• TEXTO SELECCIONADO:
★ ★ ★ ★

El Español es una gran familia
Te vas a reir con las pifia que hemos hemos encontrado cambiando las letras v;b
Reglas relacionadas con los errores de v;b
Las Reglas Ortográficas de la V
Regla 1 de la V Se escriben con v el presente de indicativo, subjuntivo e imperativo del verbo ir, así como el pretérito perfecto simple y el pretérito imperfecto de subjuntivo de los verbos tener, estar, andar y sus derivados. Por ejemplo: estuviera o estuviese.
Regla 2 de la V Se escriben con v los adjetivos que terminan en -ava, -ave, -avo, -eva, -eve, -evo, -iva, -ivo.
Por ejemplo: octava, grave, bravo, nueva, leve, longevo, cautiva, primitivo.
Regla 3 de la V Detrás de d y de b también se escribe v. Por ejemplo: advertencia, subvención.
Regla 4 de la V Las palabras que empiezan por di- se escriben con v.
Por ejemplo: divertir, división.
Excepciones: dibujo y sus derivados.
Regla 5 de la V Detrás de n se escribe v. Por ejemplo: enviar, invento.
Las Reglas Ortográficas de la B
Regla 1 de la B
Detrás de m se escribe siempre b.
Por ejemplo:
sombrío
temblando
asombroso.
Regla 2 de la B
Se escriben con b las palabras que empiezan con las sílabas bu-, bur- y bus-.
Por ejemplo: bujía, burbuja, busqué.

★ ★ ★ ★

• EXTRACTO DE DATOS:
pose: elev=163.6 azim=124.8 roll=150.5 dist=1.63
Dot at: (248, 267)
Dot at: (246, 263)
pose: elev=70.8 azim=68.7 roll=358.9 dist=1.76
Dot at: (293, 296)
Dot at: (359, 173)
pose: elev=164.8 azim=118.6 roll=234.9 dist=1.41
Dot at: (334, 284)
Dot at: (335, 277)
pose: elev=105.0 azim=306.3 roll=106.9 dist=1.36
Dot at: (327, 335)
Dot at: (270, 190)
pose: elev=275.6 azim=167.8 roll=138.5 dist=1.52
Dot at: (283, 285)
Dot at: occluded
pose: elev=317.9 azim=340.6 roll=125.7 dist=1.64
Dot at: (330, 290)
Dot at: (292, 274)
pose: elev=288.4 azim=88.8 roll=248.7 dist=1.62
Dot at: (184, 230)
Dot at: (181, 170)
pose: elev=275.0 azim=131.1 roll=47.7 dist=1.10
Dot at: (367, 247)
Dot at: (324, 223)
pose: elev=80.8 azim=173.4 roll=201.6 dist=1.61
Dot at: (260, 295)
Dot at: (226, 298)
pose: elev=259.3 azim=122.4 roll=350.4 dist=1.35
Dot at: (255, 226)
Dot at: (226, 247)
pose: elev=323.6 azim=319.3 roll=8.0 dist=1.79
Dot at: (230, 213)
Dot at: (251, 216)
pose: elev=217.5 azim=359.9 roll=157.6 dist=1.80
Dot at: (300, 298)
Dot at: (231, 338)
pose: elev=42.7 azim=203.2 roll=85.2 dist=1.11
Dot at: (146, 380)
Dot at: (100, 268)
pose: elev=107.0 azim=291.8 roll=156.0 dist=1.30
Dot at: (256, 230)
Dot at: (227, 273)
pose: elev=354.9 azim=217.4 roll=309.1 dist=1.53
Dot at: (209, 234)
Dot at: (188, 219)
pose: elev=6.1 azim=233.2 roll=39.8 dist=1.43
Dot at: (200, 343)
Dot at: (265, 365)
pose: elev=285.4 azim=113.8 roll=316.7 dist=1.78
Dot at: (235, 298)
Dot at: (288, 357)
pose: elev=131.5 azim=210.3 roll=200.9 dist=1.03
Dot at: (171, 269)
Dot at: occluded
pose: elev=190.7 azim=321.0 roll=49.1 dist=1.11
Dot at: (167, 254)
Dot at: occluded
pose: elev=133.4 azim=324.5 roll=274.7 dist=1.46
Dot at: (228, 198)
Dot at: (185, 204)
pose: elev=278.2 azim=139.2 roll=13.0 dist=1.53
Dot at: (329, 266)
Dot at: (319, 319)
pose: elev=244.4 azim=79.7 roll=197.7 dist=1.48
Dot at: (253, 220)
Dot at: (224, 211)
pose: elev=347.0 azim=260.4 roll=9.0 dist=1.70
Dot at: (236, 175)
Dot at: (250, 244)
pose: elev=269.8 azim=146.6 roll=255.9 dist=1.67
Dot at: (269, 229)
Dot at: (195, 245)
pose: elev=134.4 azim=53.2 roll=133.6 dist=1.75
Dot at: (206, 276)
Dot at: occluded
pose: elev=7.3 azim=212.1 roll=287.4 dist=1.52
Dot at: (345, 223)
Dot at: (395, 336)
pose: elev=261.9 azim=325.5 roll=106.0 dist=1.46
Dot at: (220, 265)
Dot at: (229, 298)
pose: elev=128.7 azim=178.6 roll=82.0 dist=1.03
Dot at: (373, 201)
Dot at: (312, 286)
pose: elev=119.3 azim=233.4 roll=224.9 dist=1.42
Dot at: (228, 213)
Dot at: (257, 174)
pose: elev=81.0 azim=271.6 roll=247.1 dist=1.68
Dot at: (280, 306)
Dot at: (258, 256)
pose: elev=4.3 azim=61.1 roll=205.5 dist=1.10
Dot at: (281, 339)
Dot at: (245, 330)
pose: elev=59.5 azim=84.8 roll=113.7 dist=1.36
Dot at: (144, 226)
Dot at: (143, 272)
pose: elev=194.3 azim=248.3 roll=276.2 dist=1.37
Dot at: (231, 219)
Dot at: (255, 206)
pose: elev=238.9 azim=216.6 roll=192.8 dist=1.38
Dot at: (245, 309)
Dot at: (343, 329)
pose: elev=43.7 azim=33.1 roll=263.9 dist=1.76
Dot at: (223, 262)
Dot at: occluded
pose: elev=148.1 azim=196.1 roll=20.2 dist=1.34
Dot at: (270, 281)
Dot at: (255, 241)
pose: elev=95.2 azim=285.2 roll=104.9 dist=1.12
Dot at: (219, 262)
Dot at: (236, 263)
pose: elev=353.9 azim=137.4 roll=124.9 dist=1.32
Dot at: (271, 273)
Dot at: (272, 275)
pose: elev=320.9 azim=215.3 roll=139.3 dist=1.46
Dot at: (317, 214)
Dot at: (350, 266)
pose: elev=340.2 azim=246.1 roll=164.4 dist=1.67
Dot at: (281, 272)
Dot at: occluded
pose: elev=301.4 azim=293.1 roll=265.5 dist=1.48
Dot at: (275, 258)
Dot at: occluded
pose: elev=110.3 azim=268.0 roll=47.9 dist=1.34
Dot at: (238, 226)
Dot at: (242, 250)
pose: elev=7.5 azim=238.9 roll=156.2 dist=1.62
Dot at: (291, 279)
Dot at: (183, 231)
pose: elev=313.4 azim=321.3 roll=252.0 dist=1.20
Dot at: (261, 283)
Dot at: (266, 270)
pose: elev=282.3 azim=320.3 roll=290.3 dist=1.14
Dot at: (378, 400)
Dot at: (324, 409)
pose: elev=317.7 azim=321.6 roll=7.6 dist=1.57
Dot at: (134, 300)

★ ★ ★ ★

• PARTES DEL EJERCICIO:
a) En el texto sobre la ortografía de la v y la b, ¿qué excepción se señala a la regla de las palabras que empiezan por di-?
b) Convierte en una lista breve el párrafo del texto sobre la v y la b que comienza con "Regla 1 de la V Se escriben con v", conservando sus datos principales.
c) Reproduce literalmente el fragmento del texto sobre la v y la b que va desde "Por ejemplo: divertir, división." hasta "bujía, burbuja, busqué.".
Las filas constituyen un material independiente del texto.

• TAREAS RESUELTAS:
a) Dibujo y sus derivados.

b)
- Se escriben con v el presente de indicativo, subjuntivo e imperativo del verbo ir.
- También se escriben con v el pretérito perfecto simple y el pretérito imperfecto de subjuntivo de tener, estar, andar y sus derivados.
- Ejemplo: estuviera o estuviese.

c)
Por ejemplo: divertir, división.
Excepciones: dibujo y sus derivados.
Regla 5 de la V Detrás de n se escribe v. Por ejemplo: enviar, invento.
Las Reglas Ortográficas de la B
Regla 1 de la B
Detrás de m se escribe siempre b.
Por ejemplo:
sombrío
temblando
asombroso.
Regla 2 de la B
Se escriben con b las palabras que empiezan con las sílabas bu-, bur- y bus-.
Por ejemplo: bujía, burbuja, busqué.